***** INFORMATION PROVIDED *****

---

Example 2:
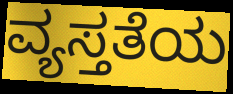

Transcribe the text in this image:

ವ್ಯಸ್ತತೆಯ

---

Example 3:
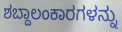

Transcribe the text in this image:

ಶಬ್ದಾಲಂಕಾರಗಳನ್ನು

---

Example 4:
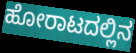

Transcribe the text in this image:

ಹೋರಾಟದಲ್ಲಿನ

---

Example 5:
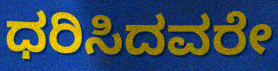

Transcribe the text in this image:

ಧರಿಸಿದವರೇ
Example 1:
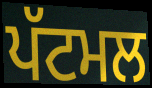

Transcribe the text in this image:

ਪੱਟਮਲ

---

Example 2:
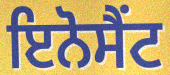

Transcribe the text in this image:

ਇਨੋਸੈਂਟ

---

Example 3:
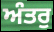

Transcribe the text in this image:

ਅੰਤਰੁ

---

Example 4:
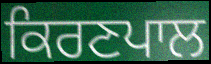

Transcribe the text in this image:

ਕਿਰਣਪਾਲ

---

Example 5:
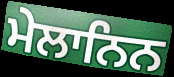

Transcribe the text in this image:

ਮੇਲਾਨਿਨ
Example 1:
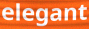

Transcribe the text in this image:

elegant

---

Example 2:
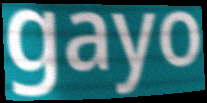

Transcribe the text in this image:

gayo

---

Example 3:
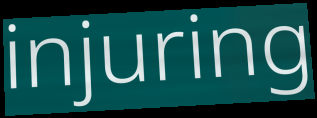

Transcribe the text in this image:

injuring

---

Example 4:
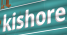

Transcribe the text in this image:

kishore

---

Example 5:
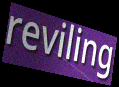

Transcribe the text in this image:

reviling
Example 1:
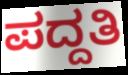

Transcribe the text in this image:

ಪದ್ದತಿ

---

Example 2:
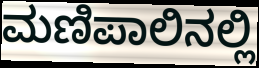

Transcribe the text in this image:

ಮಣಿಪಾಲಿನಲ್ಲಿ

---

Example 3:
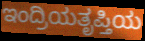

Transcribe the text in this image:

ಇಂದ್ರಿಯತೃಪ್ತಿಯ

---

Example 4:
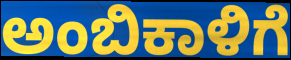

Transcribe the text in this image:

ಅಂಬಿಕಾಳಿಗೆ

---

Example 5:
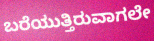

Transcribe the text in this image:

*****

*EXERCISE OBJECTIVE:*
Each line of the records above must be repeated exactly, but no picture belongs in the copy.

*EXERCISE RESPONSE:*
---

Example 2:

Transcribe the text in this image:

ವ್ಯಸ್ತತೆಯ

---

Example 3:

Transcribe the text in this image:

ಶಬ್ದಾಲಂಕಾರಗಳನ್ನು

---

Example 4:

Transcribe the text in this image:

ಹೋರಾಟದಲ್ಲಿನ

---

Example 5:

Transcribe the text in this image:

ಧರಿಸಿದವರೇ
Example 1:

Transcribe the text in this image:

ਪੱਟਮਲ

---

Example 2:

Transcribe the text in this image:

ਇਨੋਸੈਂਟ

---

Example 3:

Transcribe the text in this image:

ਅੰਤਰੁ

---

Example 4:

Transcribe the text in this image:

ਕਿਰਣਪਾਲ

---

Example 5:

Transcribe the text in this image:

ਮੇਲਾਨਿਨ
Example 1:

Transcribe the text in this image:

elegant

---

Example 2:

Transcribe the text in this image:

gayo

---

Example 3:

Transcribe the text in this image:

injuring

---

Example 4:

Transcribe the text in this image:

kishore

---

Example 5:

Transcribe the text in this image:

reviling
Example 1:

Transcribe the text in this image:

ಪದ್ದತಿ

---

Example 2:

Transcribe the text in this image:

ಮಣಿಪಾಲಿನಲ್ಲಿ

---

Example 3:

Transcribe the text in this image:

ಇಂದ್ರಿಯತೃಪ್ತಿಯ

---

Example 4:

Transcribe the text in this image:

ಅಂಬಿಕಾಳಿಗೆ

---

Example 5:

Transcribe the text in this image:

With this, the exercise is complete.